В самом деле, он впервые за несколько последних лет собрался поговорить с Киро Джелебовым. Он встал, обошел стол и принялся расхаживать взад-вперед по комнате. Двигался он медленно, и его шаги вспарывали тишину со скрипучей размеренностью. Его брат Илко в своих записках обрисовывает его достаточно правдиво и подробно, и я позволю себе повторить из его описания лишь одно место — Стоян Кралев и в данном случае привычно подражал Сталину — такому, какого он видел в кинофильмах. В то время мы не находили в этом ничего смешного, наоборот, мы в какой-то степени завидовали его умению перевоплощаться в столь дорогую нам всем личность. Мы все жили, размышляли и действовали под обаянием этой железной личности, восхищались твердостью и самоотверженностью вождя, а один эпизод из его жизни производил на нас совершенно потрясающее впечатление — когда царская полиция стегала его плетками, он преспокойно читал газету. И в фильмах он был скуп на слова и жесты, единственное, что он себе позволял, была ироническая улыбка «в усы», так что его величие оттенялось необыкновенным хладнокровием, которое он проявлял при всех обстоятельствах. Стоян Кралев, увы, не обладал этой несокрушимой силой духа. В случаях вроде сегодняшнего он начинал говорить спокойно и даже улыбался, но всего через несколько минут превращался в аффектированное и жестикулирующее подобие своего кумира.

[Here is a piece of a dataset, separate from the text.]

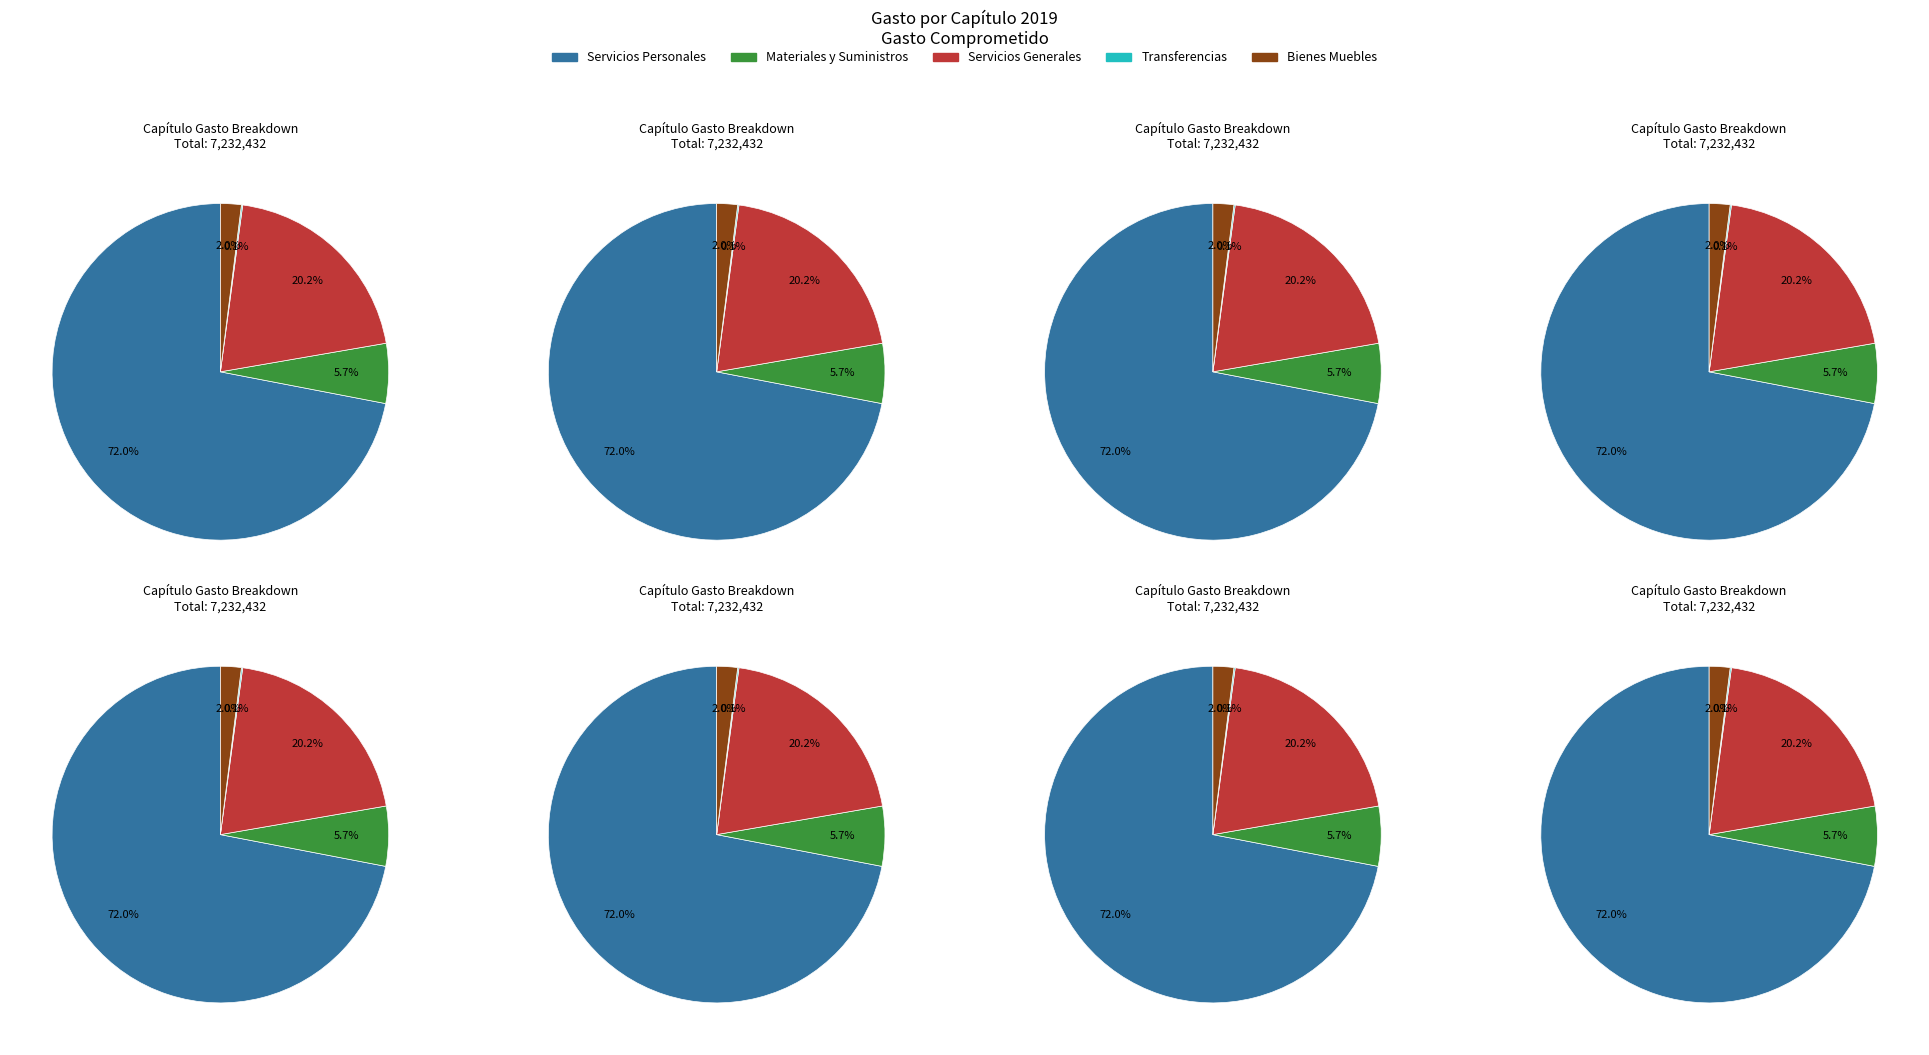

To the nearest percent, what is the average slice percentage?

20%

— Товарищ Джелебов, — сказал он, шагая взад-вперед и заложив за борт кителя одну руку, а большим пальцем другой поглаживая усы, — и на нашей улице наступил праздник. Наши усилия увенчались успехом. Кооперативное хозяйство создано. Без тебя и еще трех десятков таких, как ты, которые ухватили кость и обгладывают ее, точно собаки, спрятавшись за дом. Но больше личных костей не будет! И черного рынка не будет, и торговлишки частной, и наличных деньжат в кошельке. С этой осени — все до одного в кооперативное хозяйство! Не бывать тому, чтоб одни строили дом, а другие завтра явились бы и стали в нем располагаться. Не бывать тому, чтоб сегодня одни пахали и сеяли, а завтра другие разинули рот на готовый каравай! Частной собственности пришел конец! И терпению нашему — конец! Наш народ говорит: «Скажу дочке, а сноха пусть смекает!» Значит, если сноха умная и честная, ей можно прямо и не говорить, что от нее требуется, она сама сообразит. Но наши «снохи» — глухие и тупые кулацкие прихлебатели. И раз они не понимают намеков, придется бить их по морде!

Его жесты становились все более размашистыми, речь — все более жесткой и гневной. В клуб зашли трое бригадиров, вероятно, за тем распоряжением, которое я для них переписал, и, увидев состояние Стояна Кралева, молча встали рядком у стены. Киро Джелебов выглядел как человек, которому ни с того ни с сего швырнули в лицо ком грязи, такими неожиданными оказались для него слова нашего секретаря. Все хорошо знали его гордый нрав, знали, что даже разговор в повышенном тоне оскорбителен для его достоинства, а тут его сравнили с собакой. Всем стало не по себе, но, может быть, как раз то, что он оскорблял его достоинство, и разжигало еще больше ярость Стояна Кралева.

— Эй, господин хороший, ты что это надумал? Люди кровь проливали, только с твоей головы ни один волос не упал. Все мимо тебя на цыпочках ходили, как же, не то испортим «хорошему хозяину» настроение. А он, хозяин этот, только о своих личных интересах и думает, двух сыновей в университетах содержит, а на будущий год и третьего пошлет. А нам, кооператорам, как прикажешь своих сыновей и дочерей учить?